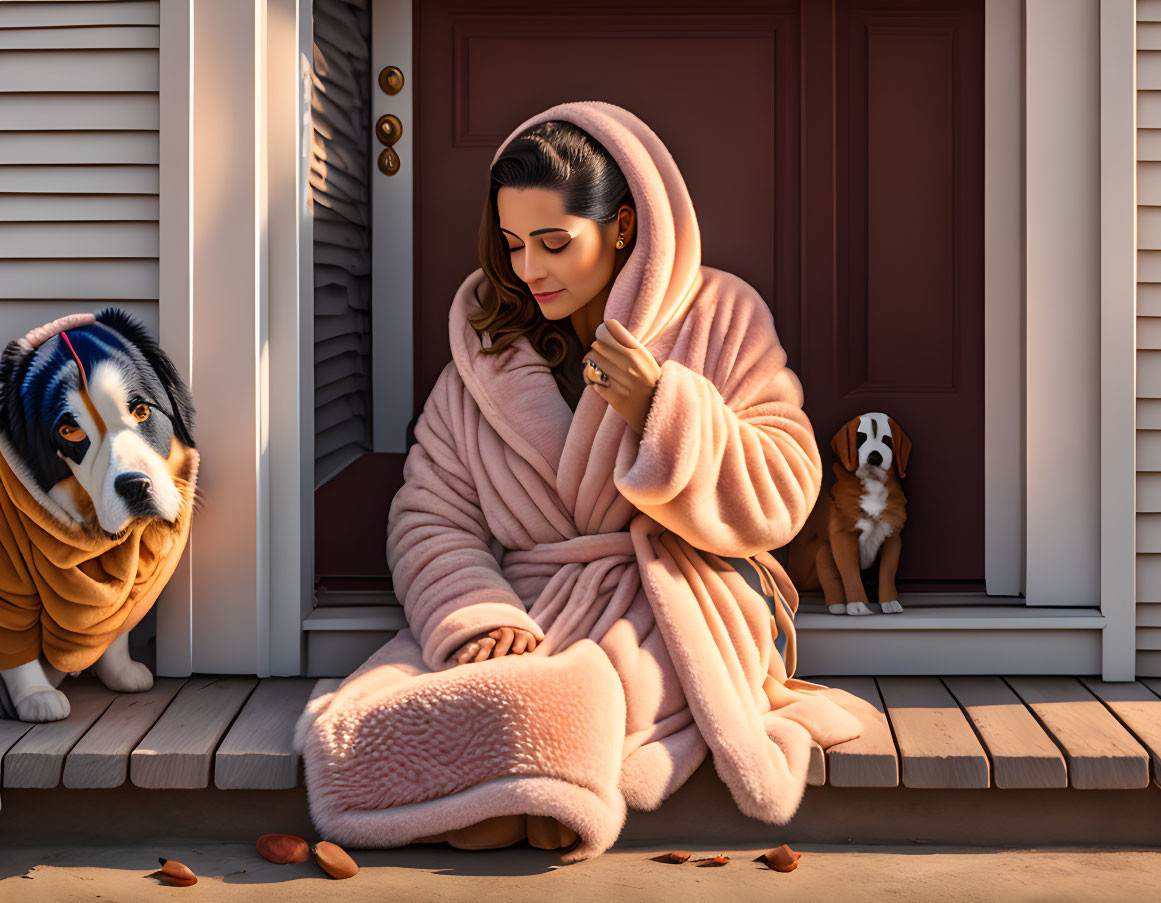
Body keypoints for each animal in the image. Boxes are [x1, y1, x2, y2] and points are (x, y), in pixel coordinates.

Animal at [0, 308, 197, 719]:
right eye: (70, 432)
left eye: (141, 410)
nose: (135, 485)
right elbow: (13, 639)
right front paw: (35, 696)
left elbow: (116, 621)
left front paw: (120, 671)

--- --- ---

### Task objective
Where in the records does the word "right" appear? Copy each line that holds it.

### Written solution
right eye: (70, 432)
right elbow: (13, 639)
right front paw: (35, 696)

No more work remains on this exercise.